Tom R. Andersson , J. Scott Hosking , Maria Pérez-Ortiz , Brooks Paige , Andrew Elliott , Chris Russell, Stephen Law, Dan Jones , Jeremy Wilkinson, Tony Phillips , Steffen Tietsche , Beena Sarojini , Eduardo Blanchard-Wrigglesworth, Yevgeny Aksenov , Rod Downie, Emily Shuckburgh 

Anthropogenic warming has led to an unprecedented year-round reduction in Arctic sea ice extent. This has far-reaching consequences for indigenous and local communities, polar ecosystems, and global climate, motivating the need for accurate seasonal sea ice forecasts.
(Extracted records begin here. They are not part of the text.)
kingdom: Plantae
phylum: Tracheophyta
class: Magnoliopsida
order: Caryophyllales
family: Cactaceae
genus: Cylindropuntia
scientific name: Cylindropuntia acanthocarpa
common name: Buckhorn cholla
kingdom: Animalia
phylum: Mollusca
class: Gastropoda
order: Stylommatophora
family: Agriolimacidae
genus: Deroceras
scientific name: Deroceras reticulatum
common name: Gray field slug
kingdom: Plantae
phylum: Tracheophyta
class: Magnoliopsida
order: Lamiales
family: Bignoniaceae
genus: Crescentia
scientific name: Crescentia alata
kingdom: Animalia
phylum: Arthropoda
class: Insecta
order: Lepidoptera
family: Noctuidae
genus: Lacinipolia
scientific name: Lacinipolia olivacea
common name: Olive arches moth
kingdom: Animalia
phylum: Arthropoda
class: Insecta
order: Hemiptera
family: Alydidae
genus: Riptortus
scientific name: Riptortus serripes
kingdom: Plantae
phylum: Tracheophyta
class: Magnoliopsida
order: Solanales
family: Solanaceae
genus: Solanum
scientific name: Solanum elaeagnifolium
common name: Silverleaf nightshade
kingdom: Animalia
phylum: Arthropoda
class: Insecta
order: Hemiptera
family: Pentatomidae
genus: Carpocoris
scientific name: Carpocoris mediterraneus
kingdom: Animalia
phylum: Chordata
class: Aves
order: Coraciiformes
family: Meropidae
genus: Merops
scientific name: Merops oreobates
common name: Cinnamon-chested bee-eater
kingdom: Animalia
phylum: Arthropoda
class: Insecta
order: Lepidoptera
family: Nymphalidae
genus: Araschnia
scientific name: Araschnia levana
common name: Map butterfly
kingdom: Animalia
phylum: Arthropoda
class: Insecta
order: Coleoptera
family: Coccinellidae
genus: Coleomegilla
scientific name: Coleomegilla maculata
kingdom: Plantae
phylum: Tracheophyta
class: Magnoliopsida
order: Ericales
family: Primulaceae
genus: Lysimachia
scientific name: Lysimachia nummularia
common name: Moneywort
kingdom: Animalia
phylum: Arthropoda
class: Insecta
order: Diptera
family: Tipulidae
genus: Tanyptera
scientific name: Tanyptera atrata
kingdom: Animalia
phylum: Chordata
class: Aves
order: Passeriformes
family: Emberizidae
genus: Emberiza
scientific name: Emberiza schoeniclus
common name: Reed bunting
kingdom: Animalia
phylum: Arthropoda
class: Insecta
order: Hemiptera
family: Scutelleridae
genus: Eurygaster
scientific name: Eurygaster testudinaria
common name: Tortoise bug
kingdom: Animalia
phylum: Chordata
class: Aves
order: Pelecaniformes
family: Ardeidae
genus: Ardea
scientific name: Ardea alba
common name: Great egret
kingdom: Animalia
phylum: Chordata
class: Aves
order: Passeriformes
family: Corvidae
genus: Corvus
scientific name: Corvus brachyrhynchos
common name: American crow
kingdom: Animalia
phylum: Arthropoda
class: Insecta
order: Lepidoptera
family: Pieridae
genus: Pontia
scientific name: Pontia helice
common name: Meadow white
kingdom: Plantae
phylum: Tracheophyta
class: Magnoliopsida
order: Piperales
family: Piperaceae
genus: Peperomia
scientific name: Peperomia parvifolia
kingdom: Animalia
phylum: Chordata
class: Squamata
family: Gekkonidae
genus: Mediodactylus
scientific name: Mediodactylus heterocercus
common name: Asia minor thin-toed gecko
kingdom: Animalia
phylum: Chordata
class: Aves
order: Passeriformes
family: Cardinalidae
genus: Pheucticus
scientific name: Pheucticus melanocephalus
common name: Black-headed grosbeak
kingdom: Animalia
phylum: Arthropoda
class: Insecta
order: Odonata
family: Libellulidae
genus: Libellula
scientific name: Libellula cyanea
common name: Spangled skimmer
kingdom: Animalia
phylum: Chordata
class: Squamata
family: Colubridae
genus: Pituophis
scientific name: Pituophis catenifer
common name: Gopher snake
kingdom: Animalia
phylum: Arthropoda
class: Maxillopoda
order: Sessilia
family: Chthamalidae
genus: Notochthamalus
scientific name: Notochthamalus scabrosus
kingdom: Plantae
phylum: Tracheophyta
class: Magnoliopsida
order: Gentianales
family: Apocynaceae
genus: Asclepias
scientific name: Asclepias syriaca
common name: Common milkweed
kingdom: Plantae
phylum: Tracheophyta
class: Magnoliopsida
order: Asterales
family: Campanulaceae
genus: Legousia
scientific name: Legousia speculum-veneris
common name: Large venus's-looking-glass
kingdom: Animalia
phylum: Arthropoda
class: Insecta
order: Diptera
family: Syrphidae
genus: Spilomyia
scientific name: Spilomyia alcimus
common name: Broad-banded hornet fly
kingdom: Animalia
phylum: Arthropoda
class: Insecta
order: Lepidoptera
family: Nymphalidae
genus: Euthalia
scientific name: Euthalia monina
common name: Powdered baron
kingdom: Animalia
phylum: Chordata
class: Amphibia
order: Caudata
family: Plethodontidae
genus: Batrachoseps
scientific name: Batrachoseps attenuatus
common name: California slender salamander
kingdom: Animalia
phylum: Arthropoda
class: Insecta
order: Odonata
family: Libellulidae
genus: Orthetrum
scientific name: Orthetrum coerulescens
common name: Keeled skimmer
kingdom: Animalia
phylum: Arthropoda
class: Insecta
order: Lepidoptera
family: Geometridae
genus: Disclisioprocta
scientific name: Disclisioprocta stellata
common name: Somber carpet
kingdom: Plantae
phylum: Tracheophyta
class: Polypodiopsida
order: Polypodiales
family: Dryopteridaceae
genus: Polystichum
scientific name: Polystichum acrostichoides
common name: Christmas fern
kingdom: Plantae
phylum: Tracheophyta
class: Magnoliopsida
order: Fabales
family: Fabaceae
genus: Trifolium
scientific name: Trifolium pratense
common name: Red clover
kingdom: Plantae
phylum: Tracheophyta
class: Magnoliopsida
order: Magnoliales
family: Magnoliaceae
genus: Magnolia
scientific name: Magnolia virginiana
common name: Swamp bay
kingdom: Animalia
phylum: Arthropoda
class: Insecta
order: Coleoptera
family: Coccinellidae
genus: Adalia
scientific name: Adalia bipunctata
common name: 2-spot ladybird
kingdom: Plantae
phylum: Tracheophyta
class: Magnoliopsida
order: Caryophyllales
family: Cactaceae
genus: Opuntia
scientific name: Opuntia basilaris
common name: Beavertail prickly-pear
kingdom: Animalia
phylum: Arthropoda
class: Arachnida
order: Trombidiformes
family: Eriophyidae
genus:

While physics-based dynamical models can successfully forecast sea ice concentration several weeks ahead, they struggle to outperform simple statistical models at longer lead times. We present a probabilistic, deep learning sea ice forecasting system, IceNet. The system has been trained on climate simulations and observational data to forecast the next 6 months of monthly-averaged sea ice concentration maps. We show that IceNet advances the range of accurate sea ice forecasts, outperforming a state-of-the-art dynamical model in seasonal forecasts of summer sea ice, particularly for extreme sea ice events. This step-change in sea ice forecasting ability brings us closer to conservation tools that mitigate risks associated with rapid sea ice loss.